‘Farmers can’t forget what our grandparents taught us’

'Farmers can't forget what our grandparents taught us'

Some farmers are looking towards older practices in a bid to enhance the standard of the meat they produce, boost the soil health in their fields, and help to mitigate global climate change .

The cow pats on Peter Grieg’s farm are “the real deal”, he says. Squatting during a field, he examines dozens of holes excavated by dung beetles in only a couple of hours.

“Inside that cow pat there’s an absolute industry. There are billions of bacteria, many species of life, working away at what real farming is about.”

His farm, Pipers Farm, nestles beneath the wilds of Exmoor, within the fertile Devonshire hills, where his herd of native breed Devon Red Rubies graze fields rich in wildflowers and clover. The cows are outside all year round, grazing unsprayed land.

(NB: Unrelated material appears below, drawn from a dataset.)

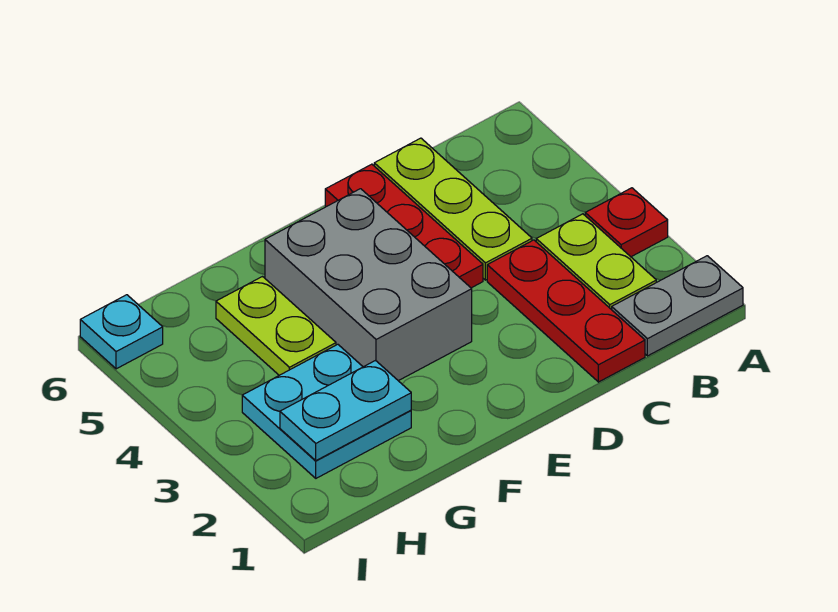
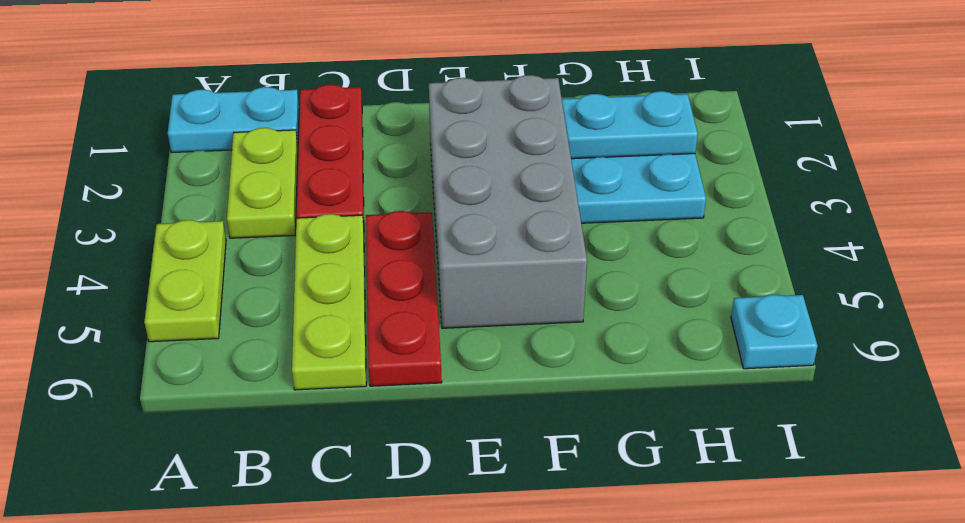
grey 1x2 plate [612,256,743,356] -> cyan 1x2 plate [168,87,299,153]
red 1x1 plate [585,188,668,257] -> none
grey 2x3 brick [265,189,472,381] -> grey 2x4 brick [429,75,587,328]
lime 1x2 plate [216,277,336,375] -> lime 1x2 plate moved to [144,220,226,342]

Peter and his wife have been working on this land for the last three decades. They farm regeneratively, an approach inspired, he says, by the wisdom of pre-war farmers, when hedgerows were wild, livestock mingled within the fresh air, and industrial chemicals were a thing of the longer term .

Common sense

He describes it as the engineering of food production. Well-fertilised soil produces good quality grass, which feeds the cows and successively humans, who eat the nutrient-rich meat.

He believes modern, intensive farming, with its use of synthetic chemicals, antibiotics and processed animal feed, all work to destroy this delicate balance. Agriculture has moved far away from the “basic common sense” of acting consonant with nature.

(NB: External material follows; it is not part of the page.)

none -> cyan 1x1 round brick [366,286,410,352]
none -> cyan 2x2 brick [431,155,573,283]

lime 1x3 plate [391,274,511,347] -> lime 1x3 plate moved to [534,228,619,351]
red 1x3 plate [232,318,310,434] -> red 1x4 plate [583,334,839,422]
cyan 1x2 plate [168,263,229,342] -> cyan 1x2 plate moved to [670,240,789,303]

“It produces massive quantities of an industrial commodity, which is so destructive to the wildlife and doesn’t deliver the essential building blocks of human nutrition.”

The basic principles include not disturbing the soil by avoiding ploughing and reducing the utilization of chemicals. The world is often shielded from the weather by planting cover crops, like clover, and using grazing animals for natural fertilisation. Nature will do the remainder , proponents say.

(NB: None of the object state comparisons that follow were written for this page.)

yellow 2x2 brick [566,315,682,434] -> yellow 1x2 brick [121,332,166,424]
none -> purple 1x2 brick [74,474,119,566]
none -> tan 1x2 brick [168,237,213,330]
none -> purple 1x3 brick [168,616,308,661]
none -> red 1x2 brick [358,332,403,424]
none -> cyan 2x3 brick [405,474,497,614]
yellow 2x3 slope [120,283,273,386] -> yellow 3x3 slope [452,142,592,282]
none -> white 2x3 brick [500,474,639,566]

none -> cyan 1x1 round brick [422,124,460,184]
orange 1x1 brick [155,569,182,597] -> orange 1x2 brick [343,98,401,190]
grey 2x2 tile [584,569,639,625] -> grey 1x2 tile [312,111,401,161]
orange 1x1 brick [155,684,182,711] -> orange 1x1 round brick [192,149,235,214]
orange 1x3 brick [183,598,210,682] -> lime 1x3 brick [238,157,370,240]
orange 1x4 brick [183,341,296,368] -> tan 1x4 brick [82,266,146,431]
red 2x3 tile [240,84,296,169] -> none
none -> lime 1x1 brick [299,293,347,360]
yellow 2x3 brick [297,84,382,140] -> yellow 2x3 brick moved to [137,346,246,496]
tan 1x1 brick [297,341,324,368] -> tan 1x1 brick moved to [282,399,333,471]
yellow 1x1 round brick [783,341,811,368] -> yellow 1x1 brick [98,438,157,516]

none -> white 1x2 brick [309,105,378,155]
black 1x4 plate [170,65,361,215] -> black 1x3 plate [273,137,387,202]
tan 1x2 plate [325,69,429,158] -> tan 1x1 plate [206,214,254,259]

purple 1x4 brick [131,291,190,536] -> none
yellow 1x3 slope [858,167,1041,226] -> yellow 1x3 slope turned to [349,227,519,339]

Companies like Nestle, McCain, Unilever, PepsiCo and Danone are publicly backing the approach. By comparison, organic farming may be a stricter system, with rules banning weed killers and artificial fertilisers, alongside stringent animal welfare standards.

“They had no alternatives,” he says of older generations. “They did not have the chemicals. They did not have big machines. They did not have the economic fertilisers.”

However, there are challenges. Some crops produced at an outsized scale – like potatoes and sugar beet – normally need the land to be ploughed.

For a farmer to vary to a special system would cost money – and currently farmers aren’t necessarily paid more for food that’s produced to higher standards.